Coordination may reveal itself in:
- how comfortably players rotate,
- shift weight,
- manipulate the ball while moving,
- or combine upper and lower body actions simultaneously.
Some children can run quickly in straight lines.
Far fewer can stay coordinated while scanning, turning, adjusting and executing football actions simultaneously.
Braking ability is another interesting one.
Some players can stop and reorganise instantly.
Others require several steps to regain balance before accelerating again.
At older ages this becomes associated with elite-level deceleration mechanics.
At younger ages, it may simply appear as:
- balance,
- control,
- body organisation,
- and fluidity.
And then there is scanning and perception.
Some children consistently appear “ahead” of the game despite not looking physically dominant.
Often this is because:
- they scan earlier,
- orient their body shape sooner,
- recognise space quicker,
- and move before others react.
Their efficiency begins cognitively rather than physically.

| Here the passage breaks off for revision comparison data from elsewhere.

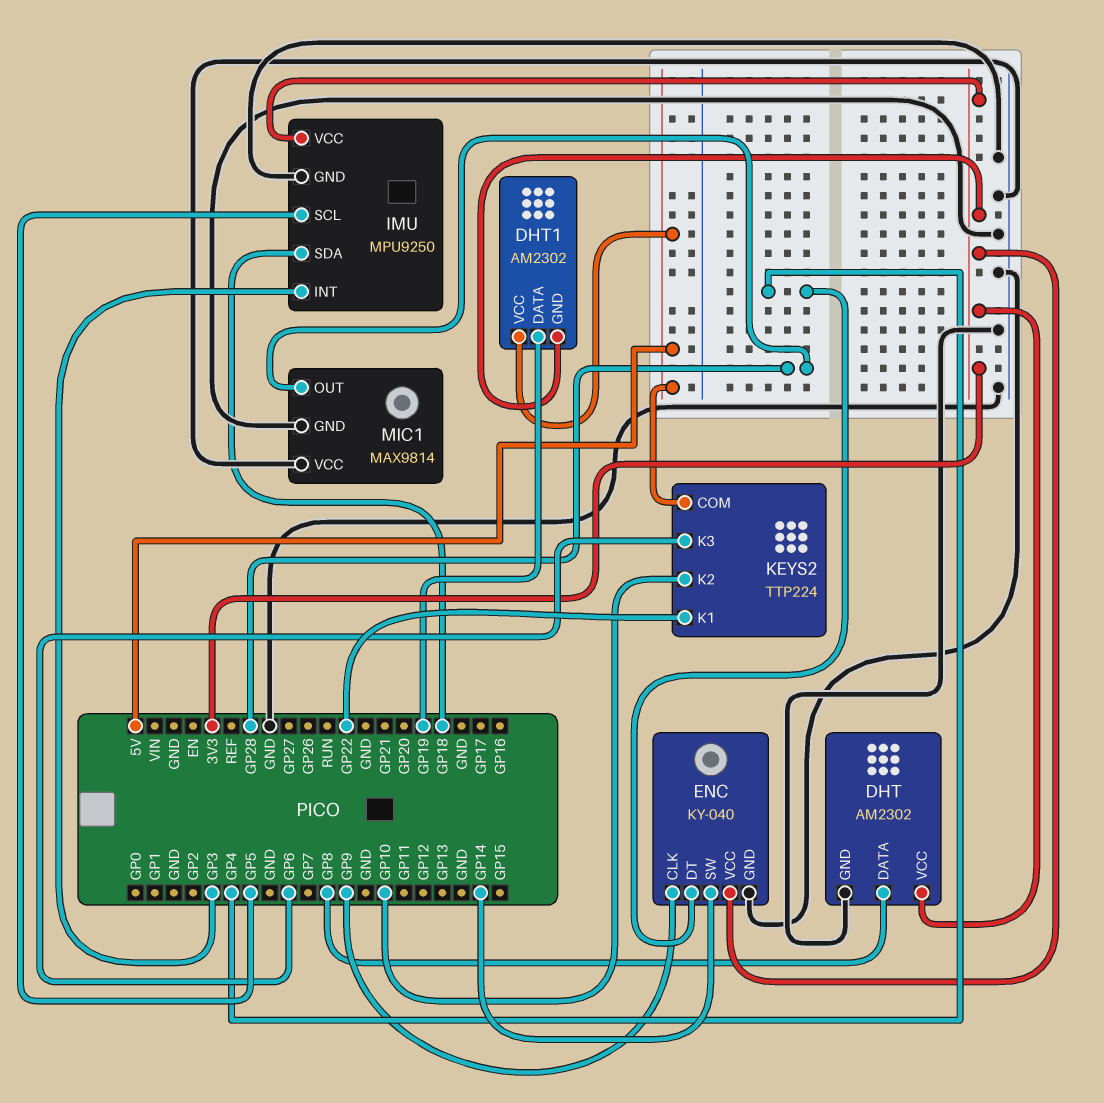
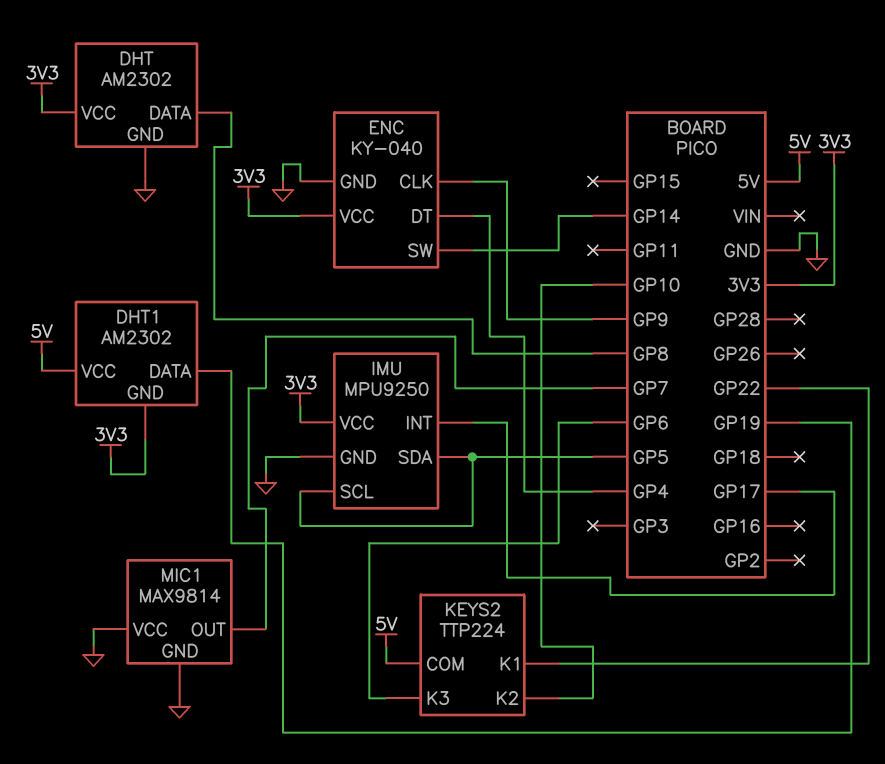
IMU pin INT: GP3 -> GP17
IMU pin SDA: GP18 -> GP5
MIC1 pin OUT: GP28 -> GP7

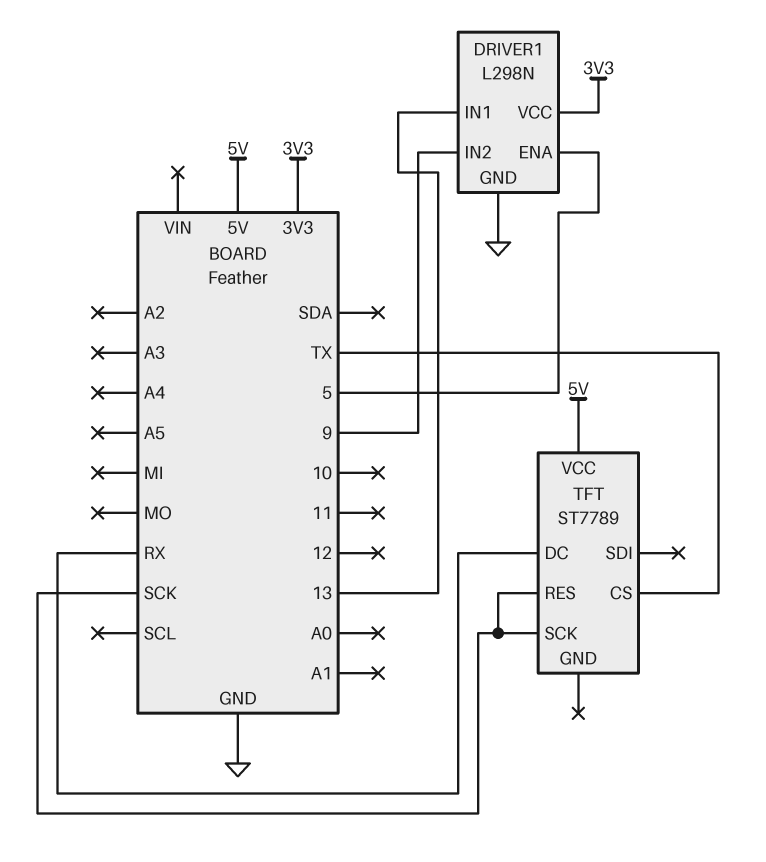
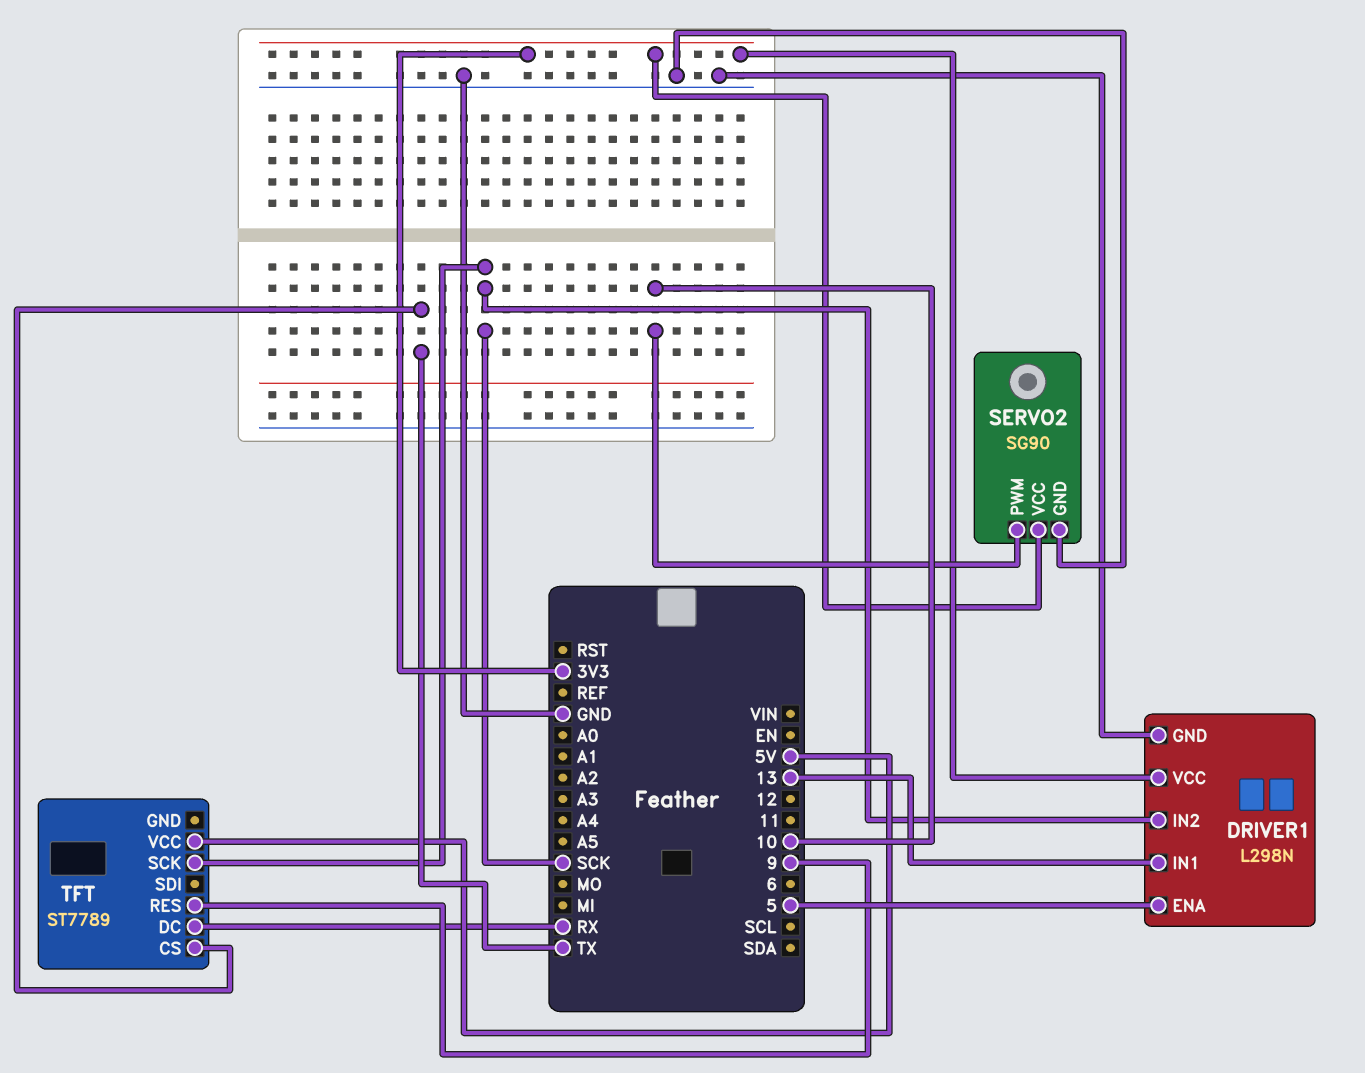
DRIVER1 pin IN2: 9 -> SCK
SERVO2: none -> SG90
SERVO2 pin GND: none -> GND
SERVO2 pin PWM: none -> 10
SERVO2 pin VCC: none -> 3V3
TFT pin RES: SCK -> 9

Which is why some players never appear explosive yet constantly arrive first.
The challenge is that many of these qualities are difficult to measure objectively.
They are often interpreted instinctively by coaches and scouts within extremely short observational windows.
That creates risk.
Because without a deeper understanding of movement, there is a danger that:
- physical dominance,
- early maturation,
- or aesthetic athleticism
becomes mistaken for long-term football potential.
And perhaps that is the biggest challenge facing modern academy recruitment.
The game absolutely requires better athletes than ever before.
But at eight years old, identifying future athletic and football potential is far more complex than simply identifying the child who currently wins the race.
The real challenge may not be identifying the fastest child today.
It may be identifying:
which child possesses the movement adaptability, coordination, efficiency and perceptual qualities that could eventually thrive in the faster game football is becoming.